OneWeb plans an initial constellation of 650 satellites but the long-term plan is for around 2,000 satellites.
Like StarLink, which plans a constellation of some 12,000 satellites, OneWeb will provide lower cost internet broadband services and internet of things (IoT) connectivity.
In February, OneWeb launched its first six satellites aboard a Soyuz rocket through European launch provider Arianespace.
That launch was delayed for more than six months, largely to allow for additional satellite testing.
“We are targeting our next launch for mid-to-late January and remain on track for monthly launches thereafter and to begin service in the Arctic in late 2020 and global coverage in 2021,” the company told SpaceNews.
“We are taking the utmost care to prepare for launch and therefore are taking a few extra weeks to conduct additional tests on the satellites which will be shipped in December for launch.”
OneWeb said it will launch at least 30 satellites with each future Soyuz mission.
Although the February launch was on a Soyuz rocket from French Guiana, future launches will be from the Baikonur Cosmodrome in Kazakhstan, avoiding scheduling conflicts with upcoming Arianespace launches.
OneWeb is planning a a Soyuz launch every three weeks. OneWeb chief executive Adrian Steckel stressed the need for speed in a panel discussion last month.
“It does us no good to put up 35 satellites and wait six months and then put up another 35. We need to get these things up as quickly as possible,” he said.

########

The problem: Continue the article above on OneWeb's satellite launches, starting right after its final sentence.

Saved entries:
########

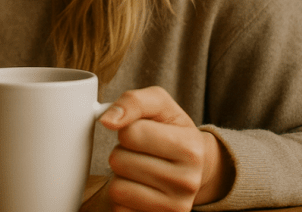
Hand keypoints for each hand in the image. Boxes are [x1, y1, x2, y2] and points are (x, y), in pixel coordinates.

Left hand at [98, 86, 233, 211]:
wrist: (194, 166)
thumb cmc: (171, 130)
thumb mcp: (159, 105)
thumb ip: (133, 102)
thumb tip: (107, 120)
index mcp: (190, 148)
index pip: (131, 133)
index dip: (129, 129)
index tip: (144, 132)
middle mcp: (187, 182)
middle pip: (119, 161)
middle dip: (123, 152)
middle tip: (142, 153)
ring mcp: (174, 208)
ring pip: (117, 188)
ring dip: (121, 176)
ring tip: (141, 170)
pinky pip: (119, 209)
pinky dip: (123, 198)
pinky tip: (141, 189)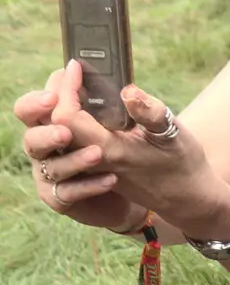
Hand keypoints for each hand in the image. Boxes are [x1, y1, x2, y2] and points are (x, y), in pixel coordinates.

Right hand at [16, 70, 145, 231]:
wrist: (140, 189)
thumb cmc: (131, 147)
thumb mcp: (142, 125)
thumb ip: (139, 108)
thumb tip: (131, 92)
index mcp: (56, 120)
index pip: (36, 106)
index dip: (44, 98)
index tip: (67, 86)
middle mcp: (47, 146)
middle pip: (31, 137)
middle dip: (46, 133)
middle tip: (66, 132)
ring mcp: (52, 173)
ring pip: (52, 167)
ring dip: (73, 160)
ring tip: (98, 154)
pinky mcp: (61, 198)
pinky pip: (68, 193)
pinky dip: (87, 186)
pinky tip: (110, 180)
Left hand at [52, 62, 229, 240]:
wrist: (187, 199)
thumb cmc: (183, 165)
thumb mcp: (174, 135)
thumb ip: (151, 113)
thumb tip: (128, 90)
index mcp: (109, 151)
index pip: (66, 117)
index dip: (66, 89)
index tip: (77, 67)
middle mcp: (93, 161)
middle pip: (54, 125)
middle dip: (57, 93)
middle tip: (71, 73)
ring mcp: (92, 166)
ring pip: (59, 135)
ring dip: (60, 106)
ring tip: (75, 85)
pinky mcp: (96, 167)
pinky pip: (70, 142)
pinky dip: (71, 119)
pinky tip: (85, 105)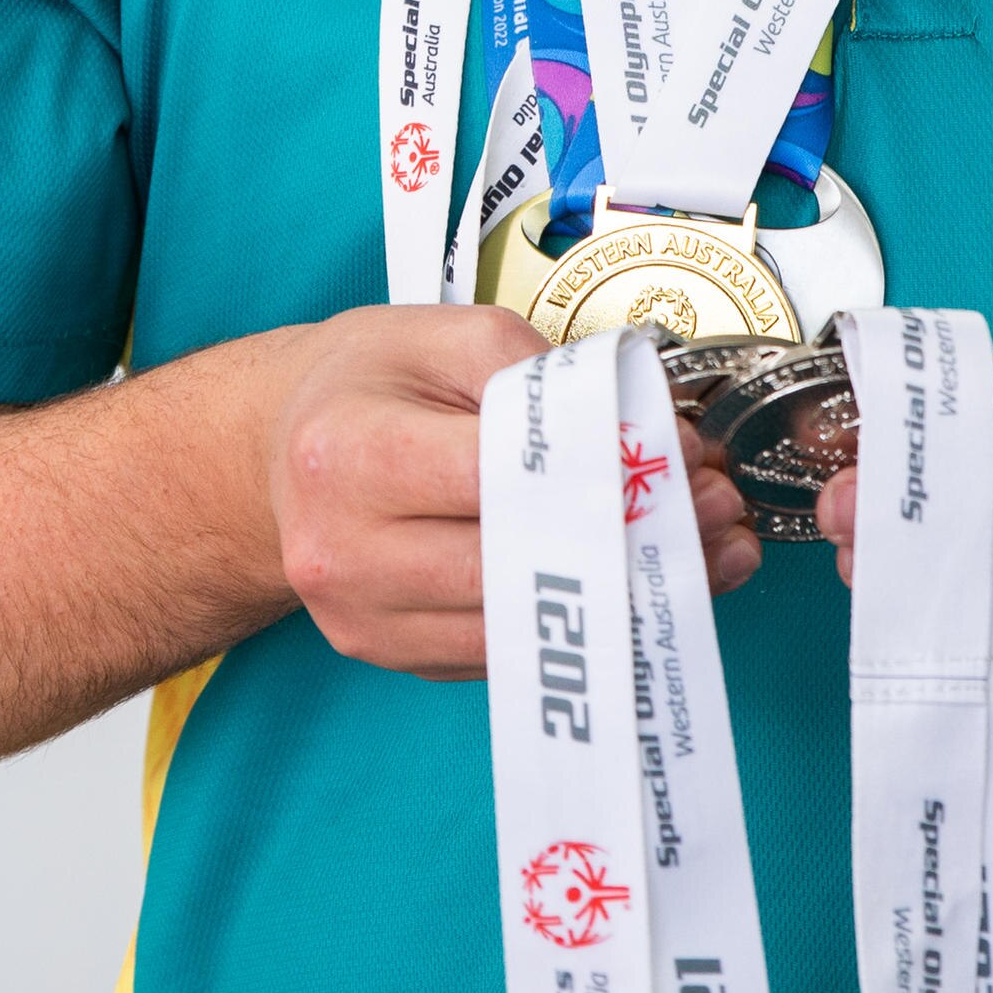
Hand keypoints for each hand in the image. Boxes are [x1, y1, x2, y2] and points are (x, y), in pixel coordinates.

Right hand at [269, 305, 762, 676]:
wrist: (275, 453)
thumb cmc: (361, 385)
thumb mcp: (435, 334)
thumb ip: (532, 370)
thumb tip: (637, 430)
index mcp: (347, 455)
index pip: (495, 476)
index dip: (601, 467)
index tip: (678, 453)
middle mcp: (344, 553)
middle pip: (517, 564)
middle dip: (634, 537)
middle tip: (717, 507)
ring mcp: (366, 621)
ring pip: (524, 626)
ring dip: (629, 590)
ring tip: (703, 544)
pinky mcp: (396, 659)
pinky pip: (509, 650)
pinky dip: (582, 620)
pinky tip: (638, 579)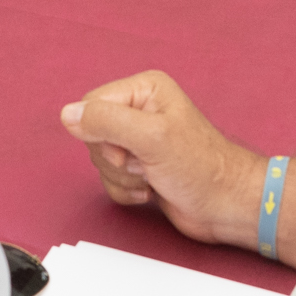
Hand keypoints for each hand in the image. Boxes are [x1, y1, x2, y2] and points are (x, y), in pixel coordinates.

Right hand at [59, 70, 265, 248]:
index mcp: (144, 90)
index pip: (92, 105)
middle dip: (114, 159)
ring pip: (100, 160)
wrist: (226, 206)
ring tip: (151, 177)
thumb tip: (68, 114)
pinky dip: (126, 191)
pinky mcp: (140, 167)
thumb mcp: (151, 138)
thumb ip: (107, 121)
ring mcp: (139, 141)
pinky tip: (151, 190)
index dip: (101, 133)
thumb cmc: (202, 168)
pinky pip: (110, 179)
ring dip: (122, 177)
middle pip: (93, 134)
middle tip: (144, 163)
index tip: (128, 148)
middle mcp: (140, 111)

########

Task answer:
Steckel sees launch prices as continuing to fall over the next two-10 years.
In addition to the 20 planned Soyuz launches, OneWeb also plans to launch 30 satellites on the maiden flight of Arianespace’s Ariane 6 in the second half of next year.
Four years ago, OneWeb contracted for 39 Virgin Orbit LauncherOne missions but cancelled all but four in 2018. Virgin has sued, claiming OneWeb still owed US$46.32 million of a US$70 million termination fee.
LauncherOne said Virgin has been paid more than US$48 million for future launches it won’t have to provide. It also said the US$6 million cost of a LauncherOne mission is double or triple current market prices.
The case is still winding its way through the US court system.
LauncherOne is planning its first commercial mission for next month. This is a two stage rocket that actually launches from an aircraft at high altitude.
OneWeb and its biggest investor Softbank, is also in litigation with satellite operator Intelsat following a failed merger. Intelsat has claimed breach of contract, fraud and conspiracy to steal secret information.